As someone who struggles to create sympathetic characters, I was fascinated by how Ms. Meyer made Bella Swan so appealing. (According to my critique partners, my own characters tend to be too blunt in their communication and too analytical. They suffer, I'm afraid, from Just-Like-My-Creator syndrome.)

As Twilight begins, 17-year-old Bella is moving from warm, sunny Phoenix, AZ to always-raining Forks, WA to live with her dad. Her mother has recently remarried and young Bella wants to give Mom a shot at happiness with her new husband. Our girl is not a particularly good sport about it--she's as sulky as your average teenager--but she does make a voluntary choice for her mother's happiness over her own.

Altruism is very attractive.

I was interested, too, in Edward Cullen, Meyer's brooding hero. What makes a compelling hero? Chiseled good looks? Intelligence? Cash? All those things, plus a willingness to make the heroine the center of his universe. (Which is what makes the courtship phase of relationships such a drug, but, again, that's another post.)
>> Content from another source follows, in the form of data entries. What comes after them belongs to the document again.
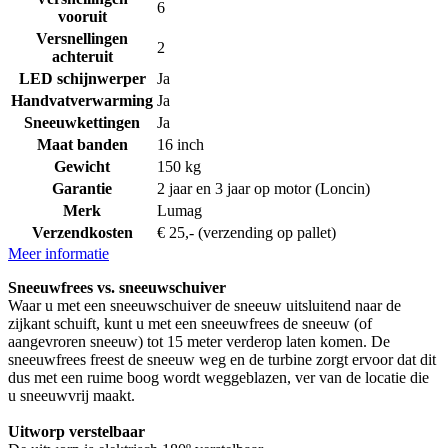
6
vooruit
Versnellingen
2
achteruit
LED schijnwerper
Ja
Handvatverwarming
Ja
Sneeuwkettingen
Ja
Maat banden
16 inch
Gewicht
150 kg
Garantie
2 jaar en 3 jaar op motor (Loncin)
Merk
Lumag
Verzendkosten
€ 25,- (verzending op pallet)
Meer informatie
Sneeuwfrees vs. sneeuwschuiver
Waar u met een sneeuwschuiver de sneeuw uitsluitend naar de
zijkant schuift, kunt u met een sneeuwfrees de sneeuw (of
aangevroren sneeuw) tot 15 meter verderop laten komen. De
sneeuwfrees freest de sneeuw weg en de turbine zorgt ervoor dat dit
dus met een ruime boog wordt weggeblazen, ver van de locatie die
u sneeuwvrij maakt.
Uitworp verstelbaar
Then, in my quest to analyze Meyer's characters, I picked up the second book in the series, New Moon.

This is where it got crazy.

New Moon is 563 pages.

Eclipse
, the third book, is 629 pages.

Breaking Dawn (which, by the way, reads like Meyer had to turn it in to her publisher, ready-or-not and they published it as-is) is 754 pages.

I read those nearly 2000 pages this week. While working full-time. Finishing at 10 p.m. Thursday. (Okay, I had Monday off for MLK Day, but still.) After reading New Moon I was obsessed. Old Dog fell asleep every night this week with the light on my side of the bed shining in his eyes as I assured him that I'd turn it out "in just another minute."

Even when I wasn't reading, I was in a supernatural fog.

Now that the mist has (mostly) lifted, I'm going to go back and tear these things apart and see what makes them tick. Over the next few weeks we'll look at characterization and plotting, refererencing Bob McKee, Blake Snyder, Syd Field and Christopher Vogler and Joseph W. Campbell as I try to figure out what made the Twilight books so hypnotic.

Because, while I have no desire to write a vampire book, I would give all four bicuspids to write something that mesmerizing.